Student Financial Aid


Student financial aid is a government initiative meant to provide tuition and basic assistance for students in private post-secondary institutions in the United States. The funding provided is often given based on merit, but the grants, work-study opportunities and loans can also be given because of other circumstances, such as financial need. Private institutions may also provide supplementary aid for the students enrolled with them through the form of merit and need-based scholarships. There are strict protocols involved in the allowing of need-based students to apply for financial aid to prevent fraud. However, many students who cannot afford the tuition fees of colleges and universities will go to large lending groups, the government’s program usually offering the lowest interest rates.

Types of Aid

As mentioned before, there are two types of student financial aid: merit-based and need-based. This aid is offered through loans, scholarships and tax benefits, though most student aid is acquired through a FAFSA application, or a Free Application for Student Aid. This application is a stringent process which requires the completion of a detailed questionnaire and several forms that the Department of Education will receive. From this information, the department will tabulate an Expected Family Contribution (EFC) that will be used to calculate the amount of student aid a student should receive.Merit-based aid are scholarships awarded by either colleges or outside organizations that recognize academic achievements, special talents, leadership and various other characteristics.

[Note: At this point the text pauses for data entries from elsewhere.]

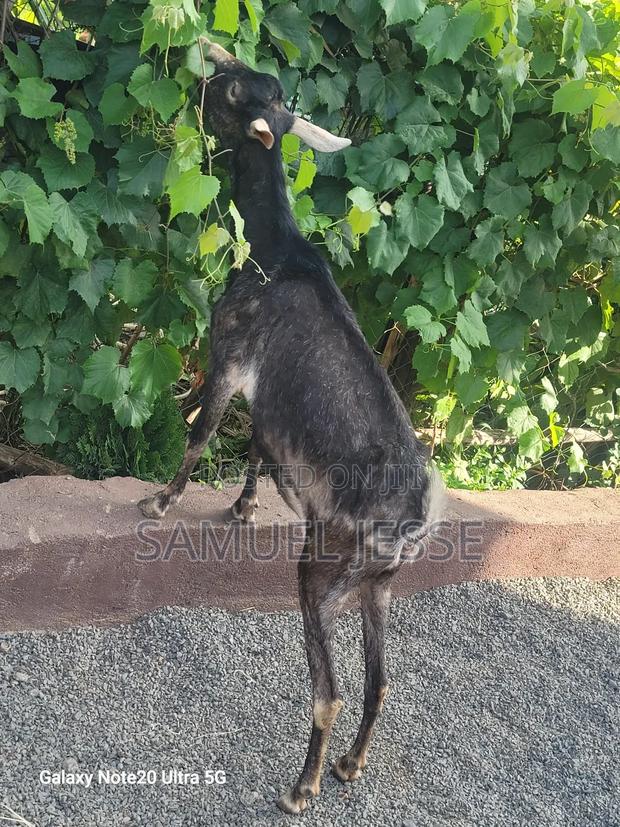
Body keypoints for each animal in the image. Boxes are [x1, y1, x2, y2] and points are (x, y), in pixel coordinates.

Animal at [138, 39, 443, 815]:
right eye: (248, 78)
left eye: (232, 91)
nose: (203, 62)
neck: (272, 248)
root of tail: (415, 517)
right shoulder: (269, 397)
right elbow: (253, 444)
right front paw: (243, 507)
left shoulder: (228, 353)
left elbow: (202, 431)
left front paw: (160, 501)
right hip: (379, 586)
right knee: (380, 681)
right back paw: (350, 767)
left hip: (324, 573)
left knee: (329, 691)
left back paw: (301, 787)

Need-based aid, on the other hand is provided based on the FAFSA application, but it also may benefit low-income students who receive high SAT scores. Information about applicants given to the government is at times kept private as releasing that information to institution may cause them to inflate their prices based on the respective income of their applicants. Currently, merit-based aid has risen as the result of government initiatives looking to help lower income families who cannot afford the rising cost of post-secondary institutions. This is done in an effort to boost grades from the ground up, and to create a more even playing field for students at both affluent and non-affluent high schools.

Student with a piggy bank and book


There are certain misconceptions about student financial aid in the United States. One is that FAFSA papers are non-transferable, and that you must know if you are accepted or not before you apply. On the contrary, you can use them for nearly all post-secondary institutions. However, you may not qualify for the same type of financial aid at every school. It varies by institution, the more expensive ones often providing larger grants.

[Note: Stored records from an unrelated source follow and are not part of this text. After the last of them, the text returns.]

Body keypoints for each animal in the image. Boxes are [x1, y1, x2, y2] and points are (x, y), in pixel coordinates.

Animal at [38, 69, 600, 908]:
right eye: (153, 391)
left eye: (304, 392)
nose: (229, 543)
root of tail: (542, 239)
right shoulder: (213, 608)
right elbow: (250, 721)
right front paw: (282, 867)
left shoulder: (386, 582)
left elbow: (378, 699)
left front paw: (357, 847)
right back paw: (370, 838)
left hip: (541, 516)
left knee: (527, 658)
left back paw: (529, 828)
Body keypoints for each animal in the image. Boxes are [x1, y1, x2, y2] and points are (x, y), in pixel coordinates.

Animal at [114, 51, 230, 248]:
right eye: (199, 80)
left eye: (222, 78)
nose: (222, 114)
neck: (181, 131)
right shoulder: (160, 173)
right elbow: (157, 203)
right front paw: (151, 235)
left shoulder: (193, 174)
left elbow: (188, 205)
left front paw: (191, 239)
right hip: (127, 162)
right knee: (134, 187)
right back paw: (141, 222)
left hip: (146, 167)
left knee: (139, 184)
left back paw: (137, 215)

Some believe that it is reserved for low-income families, but it actually provides assistance for athletes and talented students. Also, applicants who are not U.S. citizens are eligible if they have a green card or permanent citizenship, and your eligibility is not dependent on the citizenship of your parents.


Federal grants are offered to those who apply for financial aid, but some grants come in the form of loans that will eventually need to be paid back. The PELL Grant and the TEACH Grant are examples of grants that come with varied interest rates, though the government’s assistance has no interest to pay back. Universities, however, have recently been looking to remove loan-based grants from their institutions, and rather now seek permanent grants for more low-income families.Those who do allow loans are now introducing loan caps to save money while also providing clear numbers to the applicants.